=== AIM OF THE TASK ===
All that should be output is the block of lines below from the line with "2. Kulit Menjadi Kering" to the line with "R.I. de Saint-Étienne", both included, exactly as written.

-- SOURCE MATERIAL follows --

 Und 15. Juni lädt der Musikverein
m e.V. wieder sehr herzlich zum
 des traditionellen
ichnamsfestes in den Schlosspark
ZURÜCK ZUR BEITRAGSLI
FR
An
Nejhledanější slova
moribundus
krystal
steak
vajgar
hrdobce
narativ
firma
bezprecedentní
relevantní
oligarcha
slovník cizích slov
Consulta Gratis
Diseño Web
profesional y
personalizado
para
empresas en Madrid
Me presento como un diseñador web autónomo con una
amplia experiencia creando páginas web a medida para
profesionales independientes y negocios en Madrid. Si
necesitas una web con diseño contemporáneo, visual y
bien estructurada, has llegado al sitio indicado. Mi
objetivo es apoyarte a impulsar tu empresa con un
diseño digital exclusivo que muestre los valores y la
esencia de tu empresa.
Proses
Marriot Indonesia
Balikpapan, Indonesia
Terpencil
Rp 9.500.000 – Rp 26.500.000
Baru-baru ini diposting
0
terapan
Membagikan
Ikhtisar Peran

-- SOURCE MATERIAL concluded --
-- SOURCE MATERIAL follows --

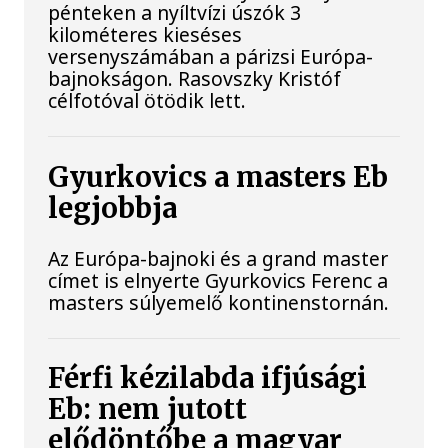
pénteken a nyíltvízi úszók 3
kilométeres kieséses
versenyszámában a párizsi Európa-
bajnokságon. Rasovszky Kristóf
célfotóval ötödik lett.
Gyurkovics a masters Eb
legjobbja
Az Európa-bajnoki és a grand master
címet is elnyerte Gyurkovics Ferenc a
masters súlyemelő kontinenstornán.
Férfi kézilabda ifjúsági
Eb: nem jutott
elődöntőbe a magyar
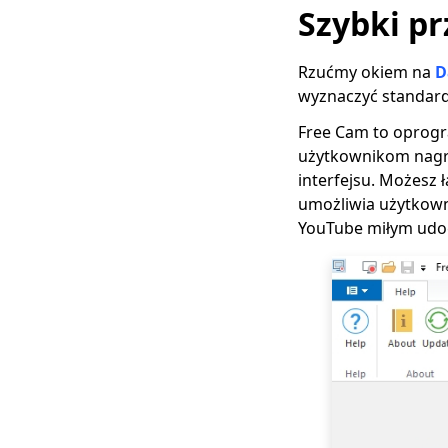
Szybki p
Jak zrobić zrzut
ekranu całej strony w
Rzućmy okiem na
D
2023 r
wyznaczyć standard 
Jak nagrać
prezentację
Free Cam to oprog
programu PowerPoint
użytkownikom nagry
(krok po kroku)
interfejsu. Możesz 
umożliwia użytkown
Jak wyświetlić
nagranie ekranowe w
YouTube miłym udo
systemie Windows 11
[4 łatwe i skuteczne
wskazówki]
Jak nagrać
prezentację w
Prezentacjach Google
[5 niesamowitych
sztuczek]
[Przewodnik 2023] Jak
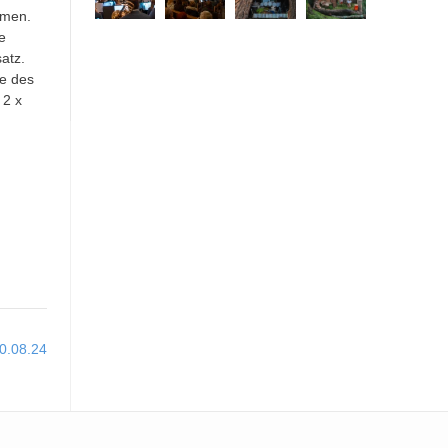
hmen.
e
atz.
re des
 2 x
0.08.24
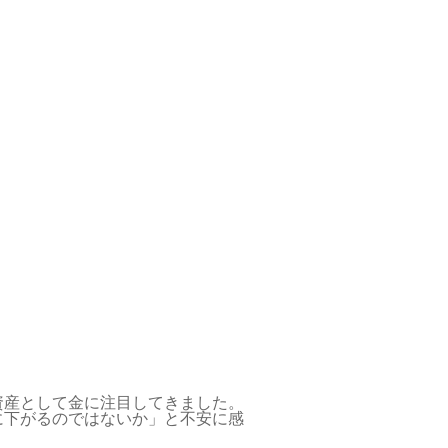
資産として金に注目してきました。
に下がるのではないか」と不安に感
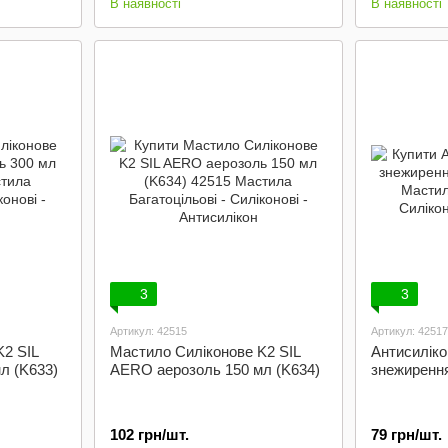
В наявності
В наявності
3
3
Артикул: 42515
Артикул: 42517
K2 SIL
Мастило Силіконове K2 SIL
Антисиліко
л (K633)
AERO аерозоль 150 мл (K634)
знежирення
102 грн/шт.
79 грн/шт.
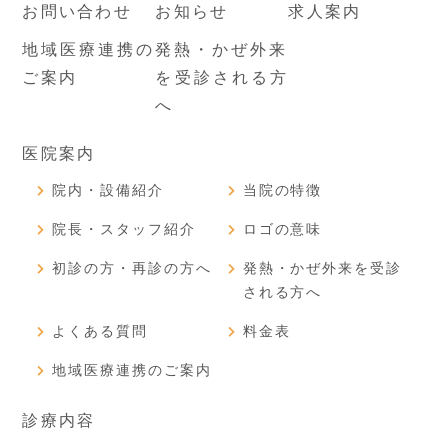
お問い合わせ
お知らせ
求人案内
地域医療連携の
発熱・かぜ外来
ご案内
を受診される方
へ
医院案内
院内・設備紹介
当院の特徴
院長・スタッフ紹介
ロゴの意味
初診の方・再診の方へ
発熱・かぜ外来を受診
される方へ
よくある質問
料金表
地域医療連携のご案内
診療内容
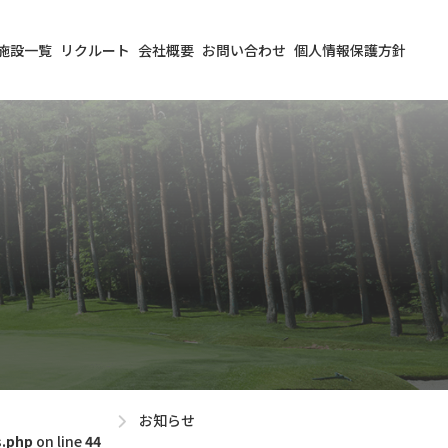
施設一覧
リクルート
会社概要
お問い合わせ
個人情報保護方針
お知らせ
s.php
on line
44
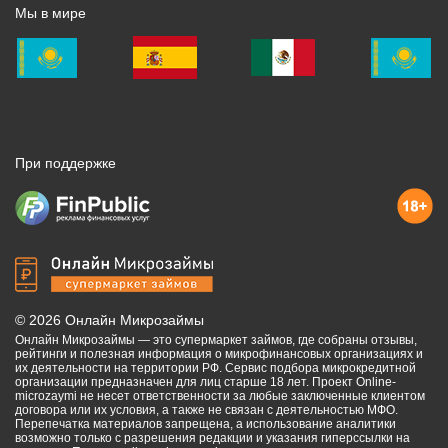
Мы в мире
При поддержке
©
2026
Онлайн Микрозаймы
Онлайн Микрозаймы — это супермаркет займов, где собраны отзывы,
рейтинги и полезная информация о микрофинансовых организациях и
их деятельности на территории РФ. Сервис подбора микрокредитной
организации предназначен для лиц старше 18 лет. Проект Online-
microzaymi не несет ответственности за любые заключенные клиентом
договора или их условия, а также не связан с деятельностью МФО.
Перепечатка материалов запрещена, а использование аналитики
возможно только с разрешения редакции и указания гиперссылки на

-- SOURCE MATERIAL concluded --
-- SOURCE MATERIAL follows --

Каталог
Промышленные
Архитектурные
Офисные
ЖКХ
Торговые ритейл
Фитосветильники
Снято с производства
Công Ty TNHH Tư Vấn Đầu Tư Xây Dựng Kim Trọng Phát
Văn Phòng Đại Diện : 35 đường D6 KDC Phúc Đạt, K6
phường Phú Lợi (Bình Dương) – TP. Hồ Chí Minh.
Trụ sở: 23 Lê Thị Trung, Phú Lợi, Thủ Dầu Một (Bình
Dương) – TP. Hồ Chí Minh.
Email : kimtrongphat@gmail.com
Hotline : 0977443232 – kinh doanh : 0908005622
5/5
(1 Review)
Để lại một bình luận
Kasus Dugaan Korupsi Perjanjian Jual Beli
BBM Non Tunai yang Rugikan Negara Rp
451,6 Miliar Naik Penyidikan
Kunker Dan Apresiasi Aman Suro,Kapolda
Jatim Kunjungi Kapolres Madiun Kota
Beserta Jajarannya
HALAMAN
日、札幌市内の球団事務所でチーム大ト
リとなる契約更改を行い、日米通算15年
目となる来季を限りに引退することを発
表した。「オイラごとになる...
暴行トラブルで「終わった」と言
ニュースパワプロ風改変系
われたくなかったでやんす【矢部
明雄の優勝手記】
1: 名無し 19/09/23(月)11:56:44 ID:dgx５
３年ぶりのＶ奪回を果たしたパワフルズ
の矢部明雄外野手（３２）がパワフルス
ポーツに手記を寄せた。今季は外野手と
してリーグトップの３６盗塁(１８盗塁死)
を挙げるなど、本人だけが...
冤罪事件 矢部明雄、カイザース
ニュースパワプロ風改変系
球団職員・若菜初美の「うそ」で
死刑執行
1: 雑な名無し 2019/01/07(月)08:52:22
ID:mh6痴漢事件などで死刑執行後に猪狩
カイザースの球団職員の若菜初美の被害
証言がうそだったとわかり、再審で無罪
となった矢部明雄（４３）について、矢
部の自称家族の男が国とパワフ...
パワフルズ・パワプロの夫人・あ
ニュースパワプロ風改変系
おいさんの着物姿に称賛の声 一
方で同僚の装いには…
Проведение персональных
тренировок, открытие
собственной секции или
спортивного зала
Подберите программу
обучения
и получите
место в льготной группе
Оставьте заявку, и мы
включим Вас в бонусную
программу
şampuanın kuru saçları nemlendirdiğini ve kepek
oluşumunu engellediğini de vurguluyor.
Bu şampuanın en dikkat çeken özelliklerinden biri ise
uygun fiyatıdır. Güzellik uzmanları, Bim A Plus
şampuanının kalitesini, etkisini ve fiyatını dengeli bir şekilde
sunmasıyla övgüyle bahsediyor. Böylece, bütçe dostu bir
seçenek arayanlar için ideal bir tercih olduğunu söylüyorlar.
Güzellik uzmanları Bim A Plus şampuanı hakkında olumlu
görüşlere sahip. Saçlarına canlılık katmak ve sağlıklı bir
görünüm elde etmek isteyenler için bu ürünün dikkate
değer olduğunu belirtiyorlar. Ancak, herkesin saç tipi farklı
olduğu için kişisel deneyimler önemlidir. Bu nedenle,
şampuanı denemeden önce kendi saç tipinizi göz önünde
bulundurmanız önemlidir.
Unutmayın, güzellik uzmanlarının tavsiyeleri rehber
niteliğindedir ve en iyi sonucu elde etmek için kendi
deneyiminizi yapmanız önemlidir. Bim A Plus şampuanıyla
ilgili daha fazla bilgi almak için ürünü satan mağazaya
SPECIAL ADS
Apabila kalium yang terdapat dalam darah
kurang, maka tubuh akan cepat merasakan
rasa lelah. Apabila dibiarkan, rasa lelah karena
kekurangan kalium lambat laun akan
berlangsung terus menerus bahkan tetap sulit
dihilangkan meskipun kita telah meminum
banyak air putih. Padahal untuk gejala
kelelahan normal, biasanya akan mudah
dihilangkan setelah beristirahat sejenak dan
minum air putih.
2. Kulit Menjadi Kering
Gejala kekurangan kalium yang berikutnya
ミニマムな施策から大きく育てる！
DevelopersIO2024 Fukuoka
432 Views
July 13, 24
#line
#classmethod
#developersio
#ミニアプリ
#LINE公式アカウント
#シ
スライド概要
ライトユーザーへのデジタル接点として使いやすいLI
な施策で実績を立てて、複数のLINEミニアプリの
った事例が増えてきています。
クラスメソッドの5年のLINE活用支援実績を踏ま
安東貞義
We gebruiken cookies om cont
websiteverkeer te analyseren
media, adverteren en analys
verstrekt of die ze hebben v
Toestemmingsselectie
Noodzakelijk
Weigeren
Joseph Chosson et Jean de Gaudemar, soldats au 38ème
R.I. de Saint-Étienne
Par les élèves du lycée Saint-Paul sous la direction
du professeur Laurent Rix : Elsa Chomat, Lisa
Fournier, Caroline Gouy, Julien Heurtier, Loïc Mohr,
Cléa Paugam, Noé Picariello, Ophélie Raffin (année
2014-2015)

-- SOURCE MATERIAL concluded --

=== RESPONSE ===
2. Kulit Menjadi Kering
Gejala kekurangan kalium yang berikutnya
ミニマムな施策から大きく育てる！
DevelopersIO2024 Fukuoka
432 Views
July 13, 24
#line
#classmethod
#developersio
#ミニアプリ
#LINE公式アカウント
#シ
スライド概要
ライトユーザーへのデジタル接点として使いやすいLI
な施策で実績を立てて、複数のLINEミニアプリの
った事例が増えてきています。
クラスメソッドの5年のLINE活用支援実績を踏ま
安東貞義
We gebruiken cookies om cont
websiteverkeer te analyseren
media, adverteren en analys
verstrekt of die ze hebben v
Toestemmingsselectie
Noodzakelijk
Weigeren
Joseph Chosson et Jean de Gaudemar, soldats au 38ème
R.I. de Saint-Étienne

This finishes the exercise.